Aim of the exercise — Please reproduce the part of the entries that opens with the line containing "This view is 32.6° wide." and closes with the line containing "12) shutter at [642, 351, 681, 422]", swapping "scooter" for "moped" and leaving everything else as it stands.

Material for this exercise —
>>
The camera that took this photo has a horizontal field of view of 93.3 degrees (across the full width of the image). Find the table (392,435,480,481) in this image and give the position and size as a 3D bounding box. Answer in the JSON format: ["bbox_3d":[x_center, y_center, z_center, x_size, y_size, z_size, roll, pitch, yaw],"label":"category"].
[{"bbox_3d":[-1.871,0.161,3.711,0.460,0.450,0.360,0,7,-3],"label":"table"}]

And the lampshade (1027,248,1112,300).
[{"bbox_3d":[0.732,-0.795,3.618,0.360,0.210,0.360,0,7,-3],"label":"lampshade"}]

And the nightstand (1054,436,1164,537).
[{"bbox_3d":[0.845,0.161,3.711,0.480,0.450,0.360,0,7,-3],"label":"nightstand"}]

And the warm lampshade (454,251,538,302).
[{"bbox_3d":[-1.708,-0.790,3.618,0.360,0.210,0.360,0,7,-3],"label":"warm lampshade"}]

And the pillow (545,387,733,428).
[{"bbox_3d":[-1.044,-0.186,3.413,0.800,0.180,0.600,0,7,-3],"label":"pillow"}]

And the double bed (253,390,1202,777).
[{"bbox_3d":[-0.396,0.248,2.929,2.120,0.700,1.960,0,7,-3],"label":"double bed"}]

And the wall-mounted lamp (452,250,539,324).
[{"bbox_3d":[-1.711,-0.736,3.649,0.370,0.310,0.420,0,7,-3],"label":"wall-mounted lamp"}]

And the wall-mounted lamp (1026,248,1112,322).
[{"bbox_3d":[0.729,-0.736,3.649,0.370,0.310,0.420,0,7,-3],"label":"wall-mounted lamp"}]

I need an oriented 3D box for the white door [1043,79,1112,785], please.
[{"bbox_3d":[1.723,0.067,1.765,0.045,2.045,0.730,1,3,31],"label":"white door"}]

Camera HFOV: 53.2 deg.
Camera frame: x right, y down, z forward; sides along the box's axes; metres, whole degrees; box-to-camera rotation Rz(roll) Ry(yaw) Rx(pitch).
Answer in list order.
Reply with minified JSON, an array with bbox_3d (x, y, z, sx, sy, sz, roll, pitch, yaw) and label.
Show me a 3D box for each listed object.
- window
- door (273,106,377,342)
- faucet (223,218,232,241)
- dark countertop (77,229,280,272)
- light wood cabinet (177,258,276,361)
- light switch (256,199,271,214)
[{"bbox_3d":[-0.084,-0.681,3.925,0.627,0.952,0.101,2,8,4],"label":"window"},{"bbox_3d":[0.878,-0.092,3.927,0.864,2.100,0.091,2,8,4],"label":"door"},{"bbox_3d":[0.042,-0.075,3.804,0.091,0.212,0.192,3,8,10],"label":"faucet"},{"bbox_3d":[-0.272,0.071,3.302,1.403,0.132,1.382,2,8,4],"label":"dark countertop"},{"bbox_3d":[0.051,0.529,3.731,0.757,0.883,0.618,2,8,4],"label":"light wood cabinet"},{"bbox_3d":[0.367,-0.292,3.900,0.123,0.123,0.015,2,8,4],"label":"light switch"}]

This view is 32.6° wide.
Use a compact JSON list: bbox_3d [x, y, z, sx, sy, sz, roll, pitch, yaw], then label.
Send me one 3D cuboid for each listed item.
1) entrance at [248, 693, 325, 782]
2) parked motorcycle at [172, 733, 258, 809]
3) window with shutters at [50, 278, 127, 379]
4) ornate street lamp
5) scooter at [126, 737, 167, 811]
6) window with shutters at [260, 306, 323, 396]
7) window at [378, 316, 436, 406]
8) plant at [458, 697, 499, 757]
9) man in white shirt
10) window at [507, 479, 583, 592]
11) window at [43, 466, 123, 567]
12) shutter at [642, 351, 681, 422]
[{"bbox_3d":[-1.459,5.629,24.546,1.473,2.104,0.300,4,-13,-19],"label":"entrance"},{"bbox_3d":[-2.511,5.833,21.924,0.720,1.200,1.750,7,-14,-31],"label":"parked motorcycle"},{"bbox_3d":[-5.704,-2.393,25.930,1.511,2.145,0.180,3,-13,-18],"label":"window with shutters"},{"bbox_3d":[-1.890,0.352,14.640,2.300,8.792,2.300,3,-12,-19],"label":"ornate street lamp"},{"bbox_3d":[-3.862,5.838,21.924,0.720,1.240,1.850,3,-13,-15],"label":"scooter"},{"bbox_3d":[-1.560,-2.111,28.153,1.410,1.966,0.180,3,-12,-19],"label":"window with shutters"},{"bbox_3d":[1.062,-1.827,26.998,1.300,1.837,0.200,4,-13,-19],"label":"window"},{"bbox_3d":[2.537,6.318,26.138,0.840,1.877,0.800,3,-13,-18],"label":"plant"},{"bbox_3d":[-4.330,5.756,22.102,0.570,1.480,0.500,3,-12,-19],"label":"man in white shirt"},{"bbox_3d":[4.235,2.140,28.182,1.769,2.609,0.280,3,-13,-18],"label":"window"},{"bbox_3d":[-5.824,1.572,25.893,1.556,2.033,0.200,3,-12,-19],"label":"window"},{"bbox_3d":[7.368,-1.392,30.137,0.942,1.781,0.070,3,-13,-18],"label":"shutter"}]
<<
Response to this exercise —
This view is 32.6° wide.
Use a compact JSON list: bbox_3d [x, y, z, sx, sy, sz, roll, pitch, yaw], then label.
Send me one 3D cuboid for each listed item.
1) entrance at [248, 693, 325, 782]
2) parked motorcycle at [172, 733, 258, 809]
3) window with shutters at [50, 278, 127, 379]
4) ornate street lamp
5) moped at [126, 737, 167, 811]
6) window with shutters at [260, 306, 323, 396]
7) window at [378, 316, 436, 406]
8) plant at [458, 697, 499, 757]
9) man in white shirt
10) window at [507, 479, 583, 592]
11) window at [43, 466, 123, 567]
12) shutter at [642, 351, 681, 422]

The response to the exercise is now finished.